Amortized Costs, DOS, and Magicicadas
Jeff Atwood has just posted an interesting article,
Hashtables, Pigeonholes, and Birthdays. Hash Tables are a very interesting subject, you can take almost any aspect of them and follow it down interesting trails.
For example:
Performance: Quantifying the performance of a data structure like a Hash Table is interesting. There are measures like
Amortized Cost as well as
Worst Case Cost. This subject is one of the core themes of the book
Purely Functional Data Structures
. (You can also
download the author’s thesis on the same subject) I recommend it whether you have an interest in “purely functional” programming or not: “purely functional” data structures provide all of the imperative and side-effect oriented operations you know and love—like insertions and removals—while also providing the foundations for highly concurrent environments like threads with shared memory.
Security: One-way functions are strongly related to hash functions. They are the foundation for many of today’s security and secrecy protocols. For example, fingerprinting is used to allow mirror sites to host downloads while giving the public comfort that the downloads have not been compromised with Malware. However, if the one-way functions underlying them can be cracked—as MD5 was recently—miscreants can
substitute bad files for good at will.
Even when security does not appear to be a factor, compromising a hash function can have a security impact. As one person mentioned in one of Jeff’s comments, if the hash function for a programming language is public, attackers can deliberately engineer worst-case performance to create a Denial Of Service attack. Here’s a deliberately trivialized example:
Consider a public-facing site with free user registration. When you log in, the site performs a look up on the user name. Now obviously there’s a database somewhere. But perhaps the programmers put a cache in front of it. You could imagine such a cache being useful if cookies are used to keep someone logged in. If the cache uses a hash table, a vandal can create lots and lots of user names that hash into the same bucket. Anyone with a user name in the same bucket will face a long wait as the system performs a serial look up within the bucket.
Whimsey: One of the comments mentioned that the number of buckets is usually a prime number. Did you know that
insects figured this strategy out on their own?
Editorial/Love Fest:
And now for what I really wanted to say.
People have pointed out that Jeff often seems to be summarizing well-known computer science principles. A Reader’s Digest for programmers, as it were. The suggestion seems to be that this is not useful, since anybody with a degree or even a passing interest in programming ought to know these things. My own feeling is that Jeff’s blog is far more useful than my own.
Coding Horror is published out in the real world. It is written for real people.

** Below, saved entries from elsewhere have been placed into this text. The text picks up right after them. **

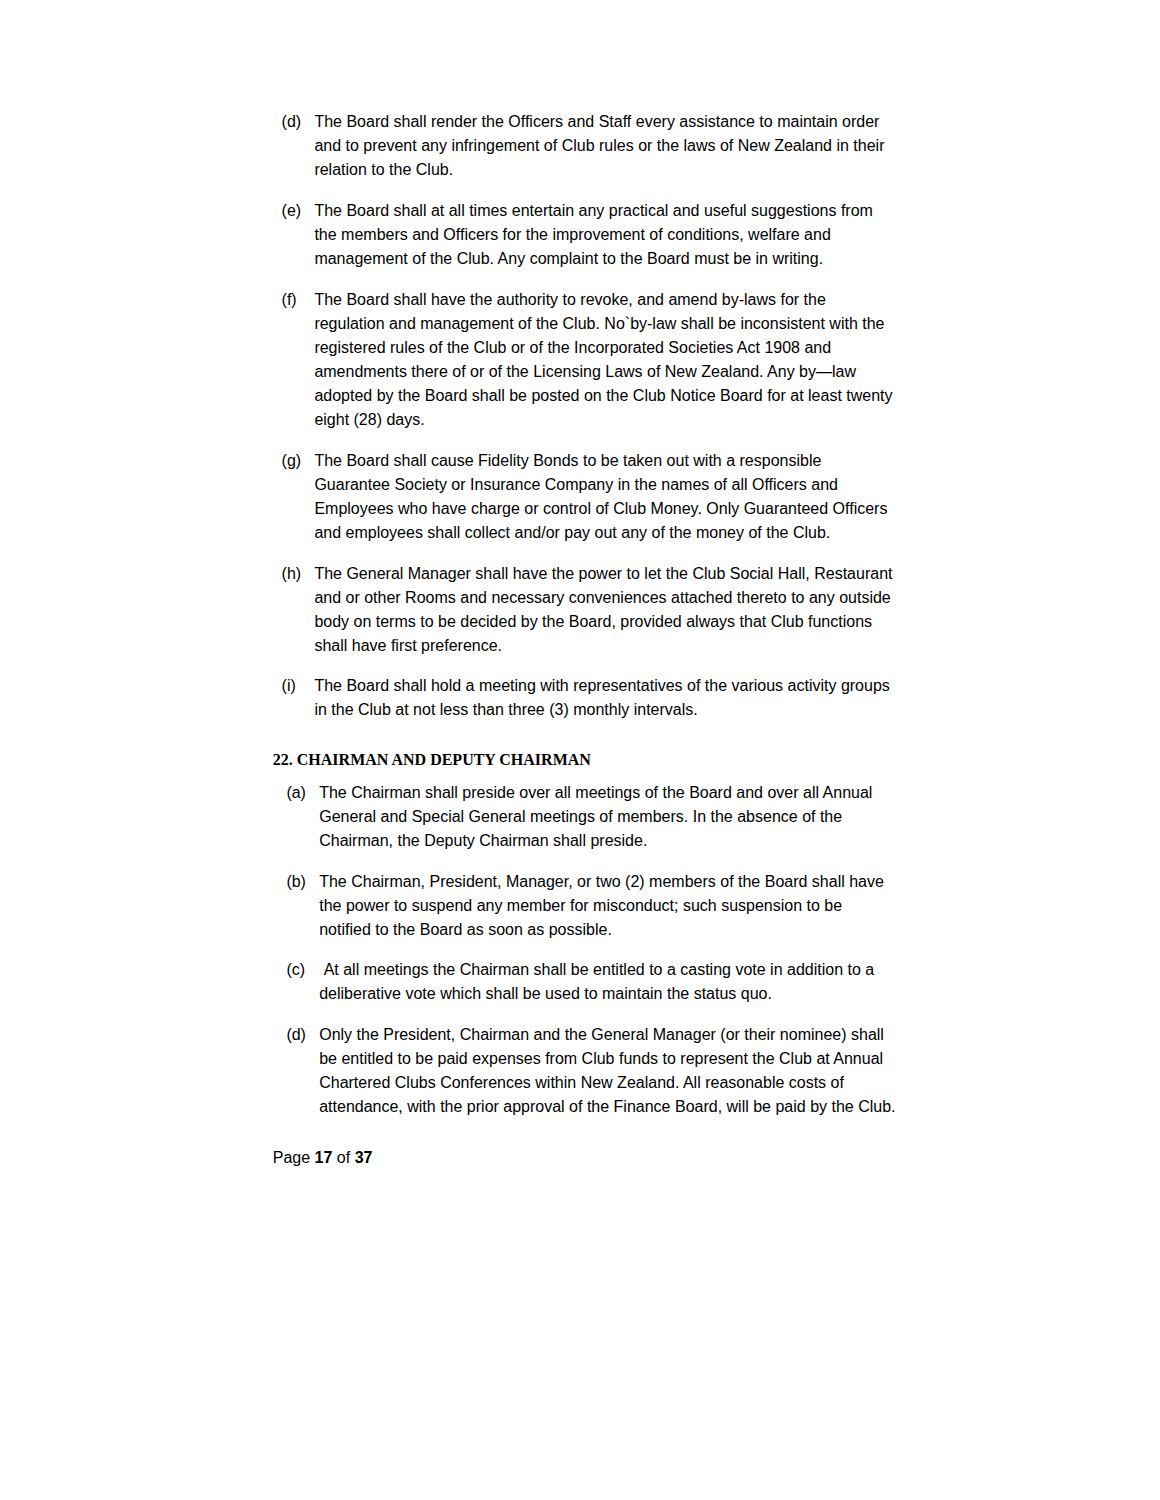(d) The Board shall render the Officers and Staff every assistance to maintain order and to prevent any infringement of Club rules or the laws of New Zealand in their relation to the Club.
(e) The Board shall at all times entertain any practical and useful suggestions from the members and Officers for the improvement of conditions, welfare and management of the Club. Any complaint to the Board must be in writing.
(f) The Board shall have the authority to revoke, and amend by-laws for the regulation and management of the Club. No`by-law shall be inconsistent with the registered rules of the Club or of the Incorporated Societies Act 1908 and amendments there of or of the Licensing Laws of New Zealand. Any by—law adopted by the Board shall be posted on the Club Notice Board for at least twenty eight (28) days.
(g) The Board shall cause Fidelity Bonds to be taken out with a responsible Guarantee Society or Insurance Company in the names of all Officers and Employees who have charge or control of Club Money. Only Guaranteed Officers and employees shall collect and/or pay out any of the money of the Club.
(h) The General Manager shall have the power to let the Club Social Hall, Restaurant and or other Rooms and necessary conveniences attached thereto to any outside body on terms to be decided by the Board, provided always that Club functions shall have first preference.
(i) The Board shall hold a meeting with representatives of the various activity groups in the Club at not less than three (3) monthly intervals.
22. CHAIRMAN AND DEPUTY CHAIRMAN
(a) The Chairman shall preside over all meetings of the Board and over all Annual General and Special General meetings of members. In the absence of the Chairman, the Deputy Chairman shall preside.
(b) The Chairman, President, Manager, or two (2) members of the Board shall have the power to suspend any member for misconduct; such suspension to be notified to the Board as soon as possible.
(c) At all meetings the Chairman shall be entitled to a casting vote in addition to a deliberative vote which shall be used to maintain the status quo.
(d) Only the President, Chairman and the General Manager (or their nominee) shall be entitled to be paid expenses from Club funds to represent the Club at Annual Chartered Clubs Conferences within New Zealand. All reasonable costs of attendance, with the prior approval of the Finance Board, will be paid by the Club.
Page 17 of 37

This weblog operates firmly in
Lake Wobegon. It’s true! The very fact that you are reading about programming means that you are exceptional for reading it and I am exceptional for writing it. I am not going to start a flame war and say you and I are
better programmers. Who really knows? But I am very confident when I say that we are not
representative of the typical programmer.
The typical programmer does not know what a closure is and does not care. If they are added to Java he or she will not use them any ways. The typical programmer may have obtained their degree, but they were far more interested in memorizing whatever was needed to get a B on the examination then they were in the subject matter.
They may have a certification, but they do not own and have not read books outside of their immediate requirements, so Knuth is foreign to them. While they may talk of refactoring, they have never heard of
Martin Fowler
or
Joshua Kerievsky
.
When Jeff writes a Digg-able post about multiple monitors, or how to optimize memory on a Windows PC, he get readers that would never subscribe to a blog if they were told it was about programming. And I am talking about programmers. Try to wrap your head around the idea of programmers who do not find programming blogs interesting (in fact, they don’t find programming interesting at the moment).
If they are then exposed to something insightful and interesting about hash tables… Many will read it and forget it, but a few will be interested enough to delve deeper into the whys behind the whats.
I am all for that. It is remarkably easy to turn and preach to the choir. Evangelizing to the bored and uninterested… This is a frustrating and difficult job. I wish I had the zeal to reach out across the divide and bring people over to where programming is deeply fulfilling and fascinating. I’m glad Jeff is doing the job he’s doing and wish his blog every success.